We were heard. Some media outlets picked up the story. Some that are far from any evangelical identity noticed the genuine incongruity of inattention to this case. To their credit, they ran a story or two. #Gosnell was number one on Twitter for much of three days. Will all this cause our society to reverse course and suddenly become pro-life? Probably not. Did something unusual happen? Absolutely.

Let me close with this: if you previously believed the now-common narratives that evangelicals have lost their public voice, that we can’t actually, you know, clear our throat to speak, that we’re too focused on bridge-building to stand up courageously for unpopular but righteous causes, let me assure you that those theories were just proven bankrupt. Praise the Lord this is so. The evangelical conscience is yet uneasy, as it should be. The evangelical heart yet burns. We are not silent. We’re not outmoded. We may be outnumbered, but that’s no matter. However large or small we are, no one is going to silence us, because we love our neighbor, and we love the Lord who rewards the brave (Matthew 5:1-12).
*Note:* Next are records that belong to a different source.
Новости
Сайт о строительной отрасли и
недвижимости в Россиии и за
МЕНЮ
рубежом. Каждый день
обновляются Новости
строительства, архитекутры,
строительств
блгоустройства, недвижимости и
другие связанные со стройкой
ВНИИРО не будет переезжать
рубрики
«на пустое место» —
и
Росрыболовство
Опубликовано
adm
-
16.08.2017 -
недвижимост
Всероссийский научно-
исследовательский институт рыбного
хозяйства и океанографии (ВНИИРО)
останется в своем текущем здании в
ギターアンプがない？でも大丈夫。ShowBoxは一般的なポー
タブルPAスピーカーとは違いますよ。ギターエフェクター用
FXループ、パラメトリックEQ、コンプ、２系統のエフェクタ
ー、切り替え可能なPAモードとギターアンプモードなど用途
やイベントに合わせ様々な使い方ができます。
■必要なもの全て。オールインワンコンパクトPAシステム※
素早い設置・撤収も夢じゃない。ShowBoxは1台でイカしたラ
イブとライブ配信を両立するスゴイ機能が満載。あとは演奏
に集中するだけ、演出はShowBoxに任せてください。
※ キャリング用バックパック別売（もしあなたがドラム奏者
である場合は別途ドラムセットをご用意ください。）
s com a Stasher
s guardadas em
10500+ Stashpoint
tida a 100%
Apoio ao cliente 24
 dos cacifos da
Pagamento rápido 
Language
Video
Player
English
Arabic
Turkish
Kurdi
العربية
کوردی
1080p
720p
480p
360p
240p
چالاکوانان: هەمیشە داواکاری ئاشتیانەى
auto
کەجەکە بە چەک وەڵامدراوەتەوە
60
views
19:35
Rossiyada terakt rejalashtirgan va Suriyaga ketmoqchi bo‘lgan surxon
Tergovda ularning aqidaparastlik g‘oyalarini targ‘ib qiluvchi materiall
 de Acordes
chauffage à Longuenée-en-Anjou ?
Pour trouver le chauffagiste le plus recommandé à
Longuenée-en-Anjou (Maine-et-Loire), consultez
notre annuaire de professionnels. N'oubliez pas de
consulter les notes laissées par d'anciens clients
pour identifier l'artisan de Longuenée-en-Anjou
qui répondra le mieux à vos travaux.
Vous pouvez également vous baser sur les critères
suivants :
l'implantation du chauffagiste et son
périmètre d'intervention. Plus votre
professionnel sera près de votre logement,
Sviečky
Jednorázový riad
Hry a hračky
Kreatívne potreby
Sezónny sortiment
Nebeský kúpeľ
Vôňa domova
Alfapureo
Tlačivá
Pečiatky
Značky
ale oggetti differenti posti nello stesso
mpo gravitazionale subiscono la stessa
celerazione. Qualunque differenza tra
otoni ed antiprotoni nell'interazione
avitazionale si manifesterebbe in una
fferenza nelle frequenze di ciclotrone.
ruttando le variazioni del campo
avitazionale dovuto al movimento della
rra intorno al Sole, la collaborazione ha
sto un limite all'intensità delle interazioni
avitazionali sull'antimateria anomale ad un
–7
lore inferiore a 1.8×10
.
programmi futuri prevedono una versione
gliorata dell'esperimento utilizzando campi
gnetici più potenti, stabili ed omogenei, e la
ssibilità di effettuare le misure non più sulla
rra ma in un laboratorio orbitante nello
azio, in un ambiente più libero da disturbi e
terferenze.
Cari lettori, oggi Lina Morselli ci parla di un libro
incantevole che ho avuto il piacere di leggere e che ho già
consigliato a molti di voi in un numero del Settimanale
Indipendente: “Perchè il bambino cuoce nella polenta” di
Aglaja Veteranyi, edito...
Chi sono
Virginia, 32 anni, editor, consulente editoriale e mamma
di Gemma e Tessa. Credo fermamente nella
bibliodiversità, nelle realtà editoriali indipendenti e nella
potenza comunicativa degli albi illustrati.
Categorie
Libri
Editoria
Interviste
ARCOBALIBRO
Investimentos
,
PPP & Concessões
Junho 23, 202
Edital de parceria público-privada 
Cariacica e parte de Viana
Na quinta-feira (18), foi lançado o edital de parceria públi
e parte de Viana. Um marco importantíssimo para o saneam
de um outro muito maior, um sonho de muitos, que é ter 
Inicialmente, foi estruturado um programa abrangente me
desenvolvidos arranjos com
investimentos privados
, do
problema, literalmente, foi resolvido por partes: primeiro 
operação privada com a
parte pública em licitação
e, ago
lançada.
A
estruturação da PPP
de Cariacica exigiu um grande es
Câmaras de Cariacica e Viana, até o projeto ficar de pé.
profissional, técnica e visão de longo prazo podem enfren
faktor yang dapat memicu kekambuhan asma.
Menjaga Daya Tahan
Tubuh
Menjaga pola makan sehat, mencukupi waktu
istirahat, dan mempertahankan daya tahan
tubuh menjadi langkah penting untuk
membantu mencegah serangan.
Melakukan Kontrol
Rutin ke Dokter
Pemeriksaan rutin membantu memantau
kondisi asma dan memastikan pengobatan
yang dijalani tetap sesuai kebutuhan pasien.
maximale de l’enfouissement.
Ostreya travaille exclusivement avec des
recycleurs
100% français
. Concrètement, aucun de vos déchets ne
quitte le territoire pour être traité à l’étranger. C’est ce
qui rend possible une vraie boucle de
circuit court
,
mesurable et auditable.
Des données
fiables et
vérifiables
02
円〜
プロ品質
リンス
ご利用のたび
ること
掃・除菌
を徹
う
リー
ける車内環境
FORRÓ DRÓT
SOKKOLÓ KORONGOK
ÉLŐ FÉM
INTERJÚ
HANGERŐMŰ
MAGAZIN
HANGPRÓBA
If you’re a Christian who spoke up on this matter, do not let this be a one-time deal. This is your call in a secular society. You’ve got to do this over and over again with gracious bravery. If you previously believed that there is a dichotomy, a gap, between the gospel and ethics, leave that behind. The gospel breathes life into our ethics, remakes our conscience, empowers us to be salt and light.

We may as a movement have just rediscovered our voice. Let’s pray this is so. And let’s not stop with protesting the veil of media silence with Gosnell. Let’s end abortion in our generation.

That is a work so big, so impossible, so monstrously difficult, that only Christians would attempt it, and only God can do it.